Lejos por lo tanto de cualquier simplificación maniquea, un proyecto político que quisiera fundamentarse en una hegemonía cultural debería emprender un análisis de nuestra cultura y de nuestra experiencia común en toda su complejidad. A partir de este análisis se podrían detectar puntos de ruptura, posibilidades de construcción y de transformación. Nada de esto es tarea de amateurs, sino de personas bien formadas respecto a la historia cultural mundial y de creadores capaces de generar esas “imágenes que piensan” de las que hablaba Benjamin (y que pueden, sin duda, inervarse e hibridarse con formas culturales más masivas y amateurs). Las personas que pueden llevar a cabo estas tareas son los aliados más importantes a la hora de construir una hegemonía cultural en sentido gramsciano. Lo común cultural y experiencial desborda ampliamente lo común político y, justamente por eso, es el campo donde verdaderamente se puede gestar una transformación de largo alcance. Una transformación que de ningún modo hay que imaginar como una tabula rasa, a la manera de las vanguardias históricas (valga el oxímoron) sino como una reorientación de las energías en campo, una resignificación, una reinterpretación de la historia y de la producción.
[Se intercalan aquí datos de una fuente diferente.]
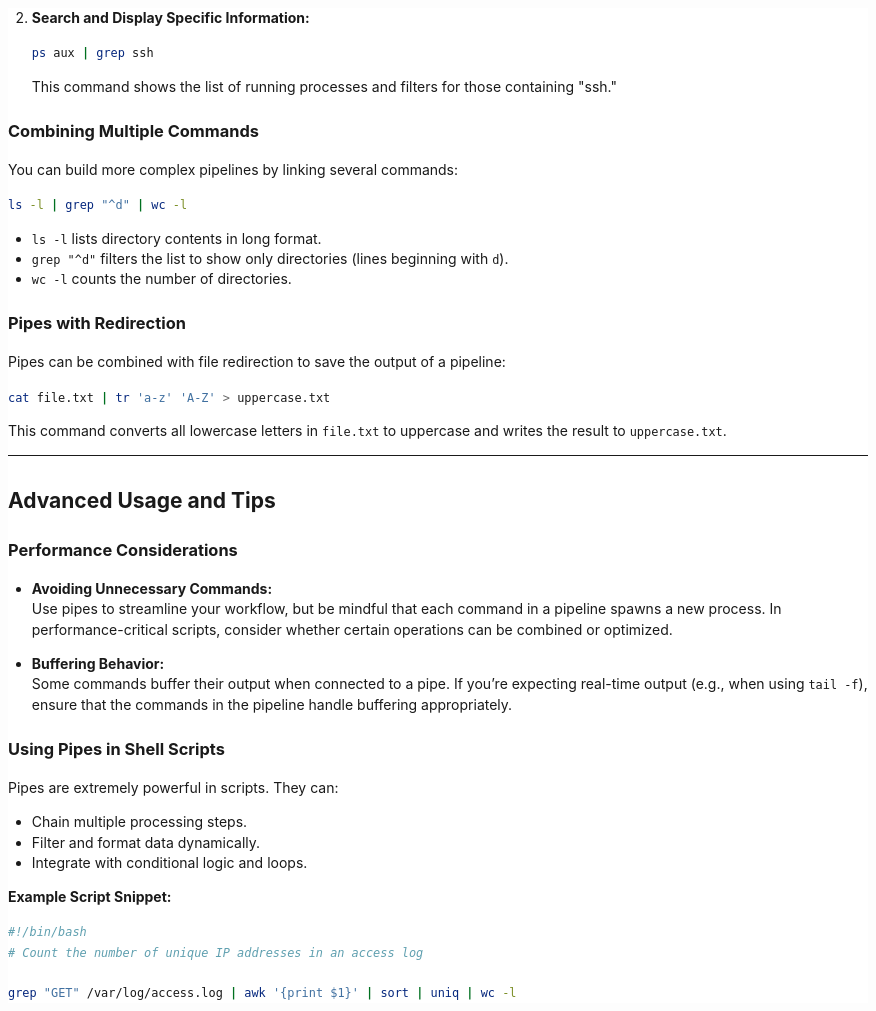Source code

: 2. **Search and Display Specific Information:**

   ```bash
   ps aux | grep ssh
   ```

   This command shows the list of running processes and filters for those containing "ssh."

### Combining Multiple Commands

You can build more complex pipelines by linking several commands:

```bash
ls -l | grep "^d" | wc -l
```

- `ls -l` lists directory contents in long format.
- `grep "^d"` filters the list to show only directories (lines beginning with `d`).
- `wc -l` counts the number of directories.

### Pipes with Redirection

Pipes can be combined with file redirection to save the output of a pipeline:

```bash
cat file.txt | tr 'a-z' 'A-Z' > uppercase.txt
```

This command converts all lowercase letters in `file.txt` to uppercase and writes the result to `uppercase.txt`.

---

## Advanced Usage and Tips

### Performance Considerations

- **Avoiding Unnecessary Commands:**  
  Use pipes to streamline your workflow, but be mindful that each command in a pipeline spawns a new process. In performance-critical scripts, consider whether certain operations can be combined or optimized.

- **Buffering Behavior:**  
  Some commands buffer their output when connected to a pipe. If you’re expecting real-time output (e.g., when using `tail -f`), ensure that the commands in the pipeline handle buffering appropriately.

### Using Pipes in Shell Scripts

Pipes are extremely powerful in scripts. They can:
- Chain multiple processing steps.
- Filter and format data dynamically.
- Integrate with conditional logic and loops.

**Example Script Snippet:**

```bash
#!/bin/bash
# Count the number of unique IP addresses in an access log

grep "GET" /var/log/access.log | awk '{print $1}' | sort | uniq | wc -l
```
Pensado de este modo, lo común es a la vez más complejo y más esperanzador. Nuestra historia cultural tiene sentido porque en ella no se deposita sólo la voz del vencedor. Cada imagen que nos llega del pasado es, con palabras de Benjamin, una “constelación” en la que están cartografiadas las tensiones de ese momento (y que todavía, en parte, nos habitan). El poder de los oprimidos, los momentos de resistencia, las alternativas que se barajaron, todo dejó su signo. Saber leerlo constituye un bagaje fundamental para una cultura y una política que se quieran transformadoras.
Es la razón por la cual todavía vale la pena mirar con detenimiento un cuadro de Velázquez, aunque fuera un pintor de corte y con ambiciones cortesanas. Recordemos al respecto el inolvidable análisis de Las Meninas que realiza Foucault al comienzo de su libro Las palabras y las cosas. Se trata, en suma, de efectuar un análisis político-cultural de una situación dada todo lo sofisticado que se pueda, para detectar las tensiones que favorezcan un proyecto de transformación de lo común - y de emprender luego una acción guiada por ese conocimiento. El objetivo es intentar influir decisivamente en todas las fuerzas en campo, las que son favorables y las que no, para alumbrar así, en toda su complejidad, un camino de mejora.